Blockbuster documentaire
Ce ne sont là que les tics les plus bénins de la nature très industrielle de La Glace et le Ciel : non seulement pour sa nature d’assemblage laborieux au design flou par endroits, mais surtout pour l’entreprise fort antipathique à laquelle il se livre. On parle de la confiscation du sujet qu’il fait mine de placer au centre (par l’image et par la parole) au profit de sa propre technique de spectacle. Car le film a beau s’avancer comme une hagiographie sans fard de Lorius luttant contre la rigueur de l’Antarctique puis contre l’ignorance du monde (jusqu’à clore le commentaire off sur une ahurissante note d’autosatisfaction de prophète confirmé), il passe son temps à briller par l’usage savant qu’il fait des images sur le compte de l’hommage au personnage. Outre les plans de ponctuation sur le Lorius d’aujourd’hui invité à poser, La Glace et le Ciel consiste en une orchestration des images d’archive par le montage, spécifiquement rythmées et accordées à une musique omniprésente pour mimer un récit d’aventures qui serait mené tambour battant. Seulement, à force d’usiner des témoignages du réel pour leur imprimer l’efficacité primaire de productions fictionnelles grand public, il formule un impératif de spectacle à tout prix qui vide les témoignages de leur substance, substituant à leur impact authentique le sien, préfabriqué et boursouflé. Les images du vieux Lorius, avec leur éclairage trop soigné et leurs mouvements aériens démonstratifs, trouveraient une place parfaite dans une publicité pour assurances. Les images d’archive sont à ce point remontées et remixées que l’authenticité de leur témoignage, d’origine pourtant a priori indéniable, devient douteuse ; à vrai dire, on finit par s’en moquer, tant elles ne font que défiler devant nos yeux distraits, au pas dicté par les techniciens à l’œuvre. Quant au commentaire, il s’apparente peu à peu à un accessoire de ces images automatisées, comme s’il n’en était qu’une légende justificative : eu égard à ce caractère, on en arrive à ne l’écouter que poliment.
Hollywood on ice
Cette primauté de la remise en forme sur le contenu serait moins antipathique si seulement Luc Jacquet avait quelque proposition à faire de ce côté-là, celui de la narration. Or, dans l’esprit des précédents documentaires « grand public » qui ont assis sa réputation (La Marche de l’empereur, Le Renard et l’Enfant…), le réalisateur ne fait qu’appliquer des recettes sans doute rares dans le documentaire, mais en réalité parfaitement standardisées, académiques voire poussives dans le domaine du spectaculaire. S’il faisait des films de pure fiction, son travail ne présenterait guère de différence avec celui du plus balourd des tâcherons hollywoodiens, comme une sorte d’Edward Zwick du documentaire. Mais parce qu’en œuvrant dans le documentaire il s’y signale par une approche « inédite » et aux allures de dynamisme, il fait jusqu’à présent illusion. Et son zèle à la tâche de le pousser à ce qu’on lui pardonnera le moins, son double langage (conscient ou non, difficile à trancher) : entendant se mettre au service d’une nouvelle perception de la nature (voire, comme ici, d’un message écologiste), il en arrive avant tout à promouvoir un rapport aux images qui n’est ni novateur ni voué à l’éveil du regard (au fond, il est plus proche de la publicité que du cinéma).

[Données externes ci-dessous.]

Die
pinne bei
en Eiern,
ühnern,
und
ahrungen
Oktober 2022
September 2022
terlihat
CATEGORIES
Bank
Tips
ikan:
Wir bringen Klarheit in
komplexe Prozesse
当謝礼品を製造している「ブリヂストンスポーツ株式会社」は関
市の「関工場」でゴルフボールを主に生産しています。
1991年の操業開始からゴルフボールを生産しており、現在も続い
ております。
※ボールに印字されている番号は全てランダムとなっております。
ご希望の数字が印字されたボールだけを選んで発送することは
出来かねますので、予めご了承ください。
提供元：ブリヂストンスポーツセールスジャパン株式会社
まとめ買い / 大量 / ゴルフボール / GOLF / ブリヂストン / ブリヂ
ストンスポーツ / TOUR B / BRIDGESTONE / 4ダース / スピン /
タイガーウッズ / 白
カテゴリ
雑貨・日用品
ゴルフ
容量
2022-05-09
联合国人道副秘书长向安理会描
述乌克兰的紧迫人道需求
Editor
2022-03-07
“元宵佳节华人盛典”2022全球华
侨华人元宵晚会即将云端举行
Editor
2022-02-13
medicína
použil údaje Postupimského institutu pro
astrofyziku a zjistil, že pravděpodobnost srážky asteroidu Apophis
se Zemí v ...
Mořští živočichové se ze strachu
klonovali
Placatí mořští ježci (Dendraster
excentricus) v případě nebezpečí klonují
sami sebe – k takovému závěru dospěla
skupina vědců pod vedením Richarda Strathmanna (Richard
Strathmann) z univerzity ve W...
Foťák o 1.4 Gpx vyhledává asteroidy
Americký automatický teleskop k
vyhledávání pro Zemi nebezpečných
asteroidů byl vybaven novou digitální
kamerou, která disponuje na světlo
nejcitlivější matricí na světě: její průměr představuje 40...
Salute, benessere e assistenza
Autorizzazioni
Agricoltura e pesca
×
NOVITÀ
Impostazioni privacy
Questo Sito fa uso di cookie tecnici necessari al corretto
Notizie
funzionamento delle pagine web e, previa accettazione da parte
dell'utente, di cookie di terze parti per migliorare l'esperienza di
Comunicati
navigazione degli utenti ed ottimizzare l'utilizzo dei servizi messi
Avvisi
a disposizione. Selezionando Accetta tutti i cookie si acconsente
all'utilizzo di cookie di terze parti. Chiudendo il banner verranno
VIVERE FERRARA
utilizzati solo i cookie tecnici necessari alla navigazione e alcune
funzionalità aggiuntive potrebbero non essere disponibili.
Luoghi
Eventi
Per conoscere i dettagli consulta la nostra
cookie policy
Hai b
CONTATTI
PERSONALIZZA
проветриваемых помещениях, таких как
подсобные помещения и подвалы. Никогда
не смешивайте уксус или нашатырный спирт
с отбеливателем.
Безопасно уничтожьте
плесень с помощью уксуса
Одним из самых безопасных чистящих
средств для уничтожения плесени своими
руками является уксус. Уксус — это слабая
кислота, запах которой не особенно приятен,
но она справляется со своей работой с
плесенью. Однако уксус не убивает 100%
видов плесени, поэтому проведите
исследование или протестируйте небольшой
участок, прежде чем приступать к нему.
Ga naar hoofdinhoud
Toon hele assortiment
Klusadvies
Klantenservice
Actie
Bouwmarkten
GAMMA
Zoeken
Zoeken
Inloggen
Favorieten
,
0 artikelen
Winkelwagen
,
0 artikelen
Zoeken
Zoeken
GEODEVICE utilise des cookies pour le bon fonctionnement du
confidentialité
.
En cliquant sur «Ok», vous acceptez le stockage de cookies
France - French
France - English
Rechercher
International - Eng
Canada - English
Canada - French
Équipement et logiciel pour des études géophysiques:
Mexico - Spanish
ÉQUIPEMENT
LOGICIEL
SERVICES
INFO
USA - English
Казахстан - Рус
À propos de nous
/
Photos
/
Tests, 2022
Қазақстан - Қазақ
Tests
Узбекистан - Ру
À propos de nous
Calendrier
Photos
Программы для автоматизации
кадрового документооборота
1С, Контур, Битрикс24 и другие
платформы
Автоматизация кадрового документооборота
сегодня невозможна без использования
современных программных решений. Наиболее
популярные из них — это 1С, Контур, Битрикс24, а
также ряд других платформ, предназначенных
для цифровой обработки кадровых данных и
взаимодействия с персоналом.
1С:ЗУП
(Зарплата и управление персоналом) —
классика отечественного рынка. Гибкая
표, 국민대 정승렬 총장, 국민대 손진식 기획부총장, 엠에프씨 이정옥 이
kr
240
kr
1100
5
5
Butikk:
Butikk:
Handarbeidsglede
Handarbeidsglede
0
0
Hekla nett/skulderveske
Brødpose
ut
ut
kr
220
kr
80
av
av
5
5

On est d’autant plus dur avec lui qu’avec cette confusion il a fini par se faire un nom, quitte à passer aux yeux de certains pour une sorte d’auteur. Il n’est pourtant pas seul dans son créneau, et n’a même pas inventé ce traitement pachydermique. Des productions de Jacques Perrin (Microcosmos, Océans) aux albums vidéo publicitaires de Yann Arthus-Bertrand (Home, Human) en passant par des incursions de Disney (Chimpanzés) ou de la BBC (La Planète bleue), cela fait un moment que des images documentaires animalières distribuées sur grand écran servent avant tout de démonstration d’un académisme du spectacle s’habillant des beautés de la nature et des slogans écologistes les plus passe-partout. Soit un gros business qui, en prétendant faire la promotion d’une cause, se promeut surtout lui-même, et donc Jacquet n’est qu’un contributeur parmi les plus séduisants : parce qu’il se présente comme un individu et non comme un studio, parce qu’il prêche moins qu’Arthus-Bertrand… Mais ne nous y trompons pas : plus qu’un mauvais cinéaste sur-vendu, il reste un symptôme.